The collection at the Morris Museum includes paintings, sculptures, photography, works on paper, crafts, and mixed media art.
The fine art collection is particularly focused on 19th- and 20th- century European and American painting and sculpture. Highlights include Frederick MacMonnies bronze sculpture, Pan of Rohallion (1890), an idyllic Pastoral Landscape by Richard Wilson, and works by American landscape painters who worked in New Jersey, including Thomas Moran and Charles Warren Eaton.
The decorative arts collection includes historic and contemporary ceramics, glass, silver, and furniture, both handmade and manufactured in the United States, Europe, and Asia. The Museum’s extensive costume collection contains clothing and accessories for men, women, and children dating from the mid-1700s through modern times, and the textile collection holds both American and international examples.
In 2003, the Museum was awarded the Murtogh D. Guinness Collection, one of the world’s most important collections of mechanical musical instruments and automata (robotic figures of animals and people).

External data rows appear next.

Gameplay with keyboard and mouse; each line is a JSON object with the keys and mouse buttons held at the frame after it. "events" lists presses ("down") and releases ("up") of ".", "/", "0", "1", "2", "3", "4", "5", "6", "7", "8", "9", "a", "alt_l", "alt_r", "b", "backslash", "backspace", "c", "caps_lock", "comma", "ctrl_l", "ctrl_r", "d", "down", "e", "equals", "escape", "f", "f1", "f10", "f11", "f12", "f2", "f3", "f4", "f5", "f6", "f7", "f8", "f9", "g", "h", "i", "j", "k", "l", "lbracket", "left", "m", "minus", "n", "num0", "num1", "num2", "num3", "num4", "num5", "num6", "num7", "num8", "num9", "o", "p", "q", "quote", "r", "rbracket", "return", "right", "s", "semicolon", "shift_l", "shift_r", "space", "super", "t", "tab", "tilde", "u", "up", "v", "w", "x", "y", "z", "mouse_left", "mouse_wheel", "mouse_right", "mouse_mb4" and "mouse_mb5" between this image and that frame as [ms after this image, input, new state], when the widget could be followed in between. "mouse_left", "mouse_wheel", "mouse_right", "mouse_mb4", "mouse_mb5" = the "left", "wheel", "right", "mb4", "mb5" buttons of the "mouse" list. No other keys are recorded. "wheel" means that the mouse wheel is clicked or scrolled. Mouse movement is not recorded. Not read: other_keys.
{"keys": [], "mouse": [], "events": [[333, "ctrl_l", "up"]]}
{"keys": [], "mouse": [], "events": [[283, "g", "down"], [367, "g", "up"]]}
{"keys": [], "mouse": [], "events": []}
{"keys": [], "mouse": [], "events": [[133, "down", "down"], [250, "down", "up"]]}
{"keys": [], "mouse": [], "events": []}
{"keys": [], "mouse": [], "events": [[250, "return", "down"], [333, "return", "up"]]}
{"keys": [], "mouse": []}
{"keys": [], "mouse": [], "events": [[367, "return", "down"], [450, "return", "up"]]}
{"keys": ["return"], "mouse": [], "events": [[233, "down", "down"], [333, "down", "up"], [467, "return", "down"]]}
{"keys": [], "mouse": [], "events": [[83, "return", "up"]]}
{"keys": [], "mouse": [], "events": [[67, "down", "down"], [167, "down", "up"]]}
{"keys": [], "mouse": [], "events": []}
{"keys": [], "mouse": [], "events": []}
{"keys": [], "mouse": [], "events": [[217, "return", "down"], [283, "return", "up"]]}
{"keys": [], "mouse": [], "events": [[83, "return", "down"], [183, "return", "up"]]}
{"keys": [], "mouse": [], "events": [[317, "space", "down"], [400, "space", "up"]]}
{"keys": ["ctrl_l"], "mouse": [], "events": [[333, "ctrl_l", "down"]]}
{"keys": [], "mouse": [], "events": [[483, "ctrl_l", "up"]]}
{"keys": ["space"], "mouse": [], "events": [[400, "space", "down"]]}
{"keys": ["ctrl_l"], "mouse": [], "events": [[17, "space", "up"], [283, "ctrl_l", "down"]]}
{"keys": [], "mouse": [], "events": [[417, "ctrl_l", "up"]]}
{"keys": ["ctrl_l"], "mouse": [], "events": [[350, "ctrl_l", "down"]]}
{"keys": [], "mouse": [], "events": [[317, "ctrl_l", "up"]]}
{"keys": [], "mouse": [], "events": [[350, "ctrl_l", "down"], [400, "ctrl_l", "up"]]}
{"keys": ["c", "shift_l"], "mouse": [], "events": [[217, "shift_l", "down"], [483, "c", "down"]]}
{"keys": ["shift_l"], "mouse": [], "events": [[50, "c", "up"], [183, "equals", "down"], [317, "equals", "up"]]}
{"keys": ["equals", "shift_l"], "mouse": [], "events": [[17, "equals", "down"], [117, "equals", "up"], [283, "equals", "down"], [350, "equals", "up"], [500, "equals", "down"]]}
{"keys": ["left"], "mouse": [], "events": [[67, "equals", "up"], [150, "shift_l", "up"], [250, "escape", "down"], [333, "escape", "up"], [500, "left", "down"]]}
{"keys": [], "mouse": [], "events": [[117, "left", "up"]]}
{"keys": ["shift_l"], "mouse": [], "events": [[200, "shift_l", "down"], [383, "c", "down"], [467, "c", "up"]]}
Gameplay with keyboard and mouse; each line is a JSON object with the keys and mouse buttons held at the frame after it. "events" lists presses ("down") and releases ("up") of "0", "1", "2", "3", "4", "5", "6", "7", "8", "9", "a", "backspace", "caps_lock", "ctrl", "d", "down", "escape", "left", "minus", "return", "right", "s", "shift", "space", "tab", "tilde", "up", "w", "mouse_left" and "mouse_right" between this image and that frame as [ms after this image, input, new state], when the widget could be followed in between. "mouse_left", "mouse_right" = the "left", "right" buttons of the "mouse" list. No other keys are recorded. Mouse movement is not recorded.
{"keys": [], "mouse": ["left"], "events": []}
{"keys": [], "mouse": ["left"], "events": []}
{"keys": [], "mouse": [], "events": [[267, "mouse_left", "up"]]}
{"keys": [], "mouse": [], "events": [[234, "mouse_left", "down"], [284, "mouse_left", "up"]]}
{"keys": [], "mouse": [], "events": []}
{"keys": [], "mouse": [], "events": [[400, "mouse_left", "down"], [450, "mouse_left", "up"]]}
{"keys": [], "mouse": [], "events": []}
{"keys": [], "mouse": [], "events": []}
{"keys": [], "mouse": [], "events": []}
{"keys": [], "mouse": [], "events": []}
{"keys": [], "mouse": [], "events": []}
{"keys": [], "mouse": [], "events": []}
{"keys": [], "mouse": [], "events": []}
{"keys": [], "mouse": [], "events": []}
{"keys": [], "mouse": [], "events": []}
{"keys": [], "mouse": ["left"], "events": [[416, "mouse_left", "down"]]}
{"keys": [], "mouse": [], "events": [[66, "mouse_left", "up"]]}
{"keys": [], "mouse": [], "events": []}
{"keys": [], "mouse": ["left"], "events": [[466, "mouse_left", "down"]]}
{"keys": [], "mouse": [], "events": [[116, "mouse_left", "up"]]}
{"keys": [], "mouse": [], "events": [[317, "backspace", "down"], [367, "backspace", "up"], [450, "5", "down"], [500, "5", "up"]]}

This collection further enhances the Morris Museum’s role as a major cultural center and travel destination for the arts, sciences and humanities. This 750-object collection reflects innovative technology, exquisite craftsmanship, compelling sound and important cultural heritage. In recognition of what is the Museum’s most renowned collection, the Museum launched a major capital expansion project that resulted in a 5,000 square foot gallery devoted to showcasing the history of mechanical music and automata, a grand Entrance Pavilion, and a sky-lighted Court and expanded upper galleries.
Today, the Morris Museum is the second largest museum in New Jersey, and it is the only museum in New Jersey with a professional theater that produces and presents professional stage and concert productions.